Tribunal: la municipalité de Sayabec a entravé les activités du syndicat des employés
MONTRÉAL — La municipalité de Sayabec, qui était allée jusqu’à réclamer par une résolution du conseil municipal le retrait de la conseillère du syndicat représentant les employés de la ville, est blâmée par le Tribunal administratif du travail.
Le Tribunal a statué que la municipalité avait non seulement discrédité le syndicat des employés — une section locale du Syndicat canadien de la fonction publique (SCFP), affilié à la FTQ — mais qu’elle avait aussi tenté de choisir elle-même son interlocuteur syndical.
La juge administrative Myriam Bédard conclut que la municipalité de Sayabec a entravé les activités du syndicat et lui ordonne de cesser de s’ingérer et d’entraver ses activités.
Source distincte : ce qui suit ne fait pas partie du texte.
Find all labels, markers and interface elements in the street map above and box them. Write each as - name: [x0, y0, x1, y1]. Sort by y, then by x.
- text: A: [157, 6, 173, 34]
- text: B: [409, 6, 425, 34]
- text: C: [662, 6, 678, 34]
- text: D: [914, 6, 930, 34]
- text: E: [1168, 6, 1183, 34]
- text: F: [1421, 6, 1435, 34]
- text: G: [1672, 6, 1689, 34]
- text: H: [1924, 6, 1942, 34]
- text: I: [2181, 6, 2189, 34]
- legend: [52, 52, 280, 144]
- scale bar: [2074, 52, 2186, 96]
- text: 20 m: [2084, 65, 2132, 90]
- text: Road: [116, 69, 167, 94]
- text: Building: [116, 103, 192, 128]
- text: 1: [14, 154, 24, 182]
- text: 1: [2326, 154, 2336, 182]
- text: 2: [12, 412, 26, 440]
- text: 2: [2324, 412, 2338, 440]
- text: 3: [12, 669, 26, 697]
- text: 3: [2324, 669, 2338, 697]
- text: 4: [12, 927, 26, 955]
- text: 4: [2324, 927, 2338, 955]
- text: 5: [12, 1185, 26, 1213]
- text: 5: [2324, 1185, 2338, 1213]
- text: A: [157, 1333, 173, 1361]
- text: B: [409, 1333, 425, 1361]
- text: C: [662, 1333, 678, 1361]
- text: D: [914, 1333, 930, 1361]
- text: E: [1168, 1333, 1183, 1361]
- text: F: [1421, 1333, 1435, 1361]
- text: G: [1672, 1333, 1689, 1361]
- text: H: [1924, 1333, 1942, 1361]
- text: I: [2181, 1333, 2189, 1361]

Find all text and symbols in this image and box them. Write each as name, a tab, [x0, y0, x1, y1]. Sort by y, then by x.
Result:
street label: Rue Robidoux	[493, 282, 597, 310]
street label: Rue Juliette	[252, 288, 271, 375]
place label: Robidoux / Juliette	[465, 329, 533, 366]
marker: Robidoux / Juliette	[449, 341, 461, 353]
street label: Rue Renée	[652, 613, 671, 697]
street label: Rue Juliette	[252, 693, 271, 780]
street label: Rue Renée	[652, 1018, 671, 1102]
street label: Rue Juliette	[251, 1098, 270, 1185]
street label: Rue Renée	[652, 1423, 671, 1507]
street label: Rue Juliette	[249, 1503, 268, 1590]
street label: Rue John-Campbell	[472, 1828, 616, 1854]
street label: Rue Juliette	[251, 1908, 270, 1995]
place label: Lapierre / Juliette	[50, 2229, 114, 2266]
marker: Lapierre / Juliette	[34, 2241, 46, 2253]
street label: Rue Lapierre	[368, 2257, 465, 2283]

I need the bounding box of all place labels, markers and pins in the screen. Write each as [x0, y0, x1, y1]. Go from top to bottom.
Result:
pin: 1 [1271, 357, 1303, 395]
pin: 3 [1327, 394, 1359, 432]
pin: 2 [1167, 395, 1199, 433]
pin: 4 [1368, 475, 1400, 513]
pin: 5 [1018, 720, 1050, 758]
Elle n’a toutefois pas accepté d’octroyer le versement de dommages punitifs, comme le réclamait le SCFP. Mais elle a ordonné à la municipalité de transmettre la décision du tribunal par courriel à tous ses salariés et de l’afficher sur son site internet.
La trame de fond en est une de mauvaises relations au sein de la municipalité, avec plusieurs plaintes de part et d’autre d’insubordination, des mesures disciplinaires contestées par griefs, puis des allégations de harcèlement.
Lors d’une rencontre patronale-syndicale au sujet de trois griefs, le maire avait demandé à la conseillère syndicale si un grief serait déposé à chaque fois qu’il y a une mesure disciplinaire contre un employé. La municipalité de 1800 habitants appréhendait les frais engendrés par les procédures de grief et d’arbitrage.
La municipalité avait ensuite convoqué une rencontre avec les salariés. «Les élus tentent de convaincre que cet onéreux processus, s’il est utilisé à mauvais escient, ne peut que nuire à tous. Certains salariés allèguent plutôt qu’on a tenté de les dissuader de poursuivre les griefs», rapporte le Tribunal.
Le syndicat avait ensuite publié un communiqué de presse, dans lequel il déplorait «le climat malsain de travail qui règne» dans la municipalité depuis plusieurs mois. Il y demandait «à l’employeur d’agir directement auprès de la personne en position d’autorité en imposant des sanctions disciplinaires».
Les médias locaux s’étaient emparés de l’affaire.
Lors d’une assemblée très courue, à laquelle 300 personnes avaient assisté virtuellement ou en personne, les conseillers municipaux avaient réclamé le retrait de la conseillère syndicale — qu’ils nommaient dans la résolution.
La juge administrative Bédard déplore cette façon de faire. «Dans le présent dossier, les membres du conseil sont intervenus durement et publiquement contre les employés et la conseillère syndicale.»
«Bien que les propos et agissements du syndicat et de sa conseillère se révèlent durs, voire inappropriés, à certains égards, ils ne justifient pas le conseil municipal de contrevenir à la loi en tentant de choisir son vis-à-vis syndical», ajoute-t-elle.
«Dans la présente affaire, non seulement la municipalité discrédite le syndicat, mais elle tente de choisir son interlocuteur syndical. Il s’agit sans équivoque d’entrave au sens du Code du travail», conclut le Tribunal.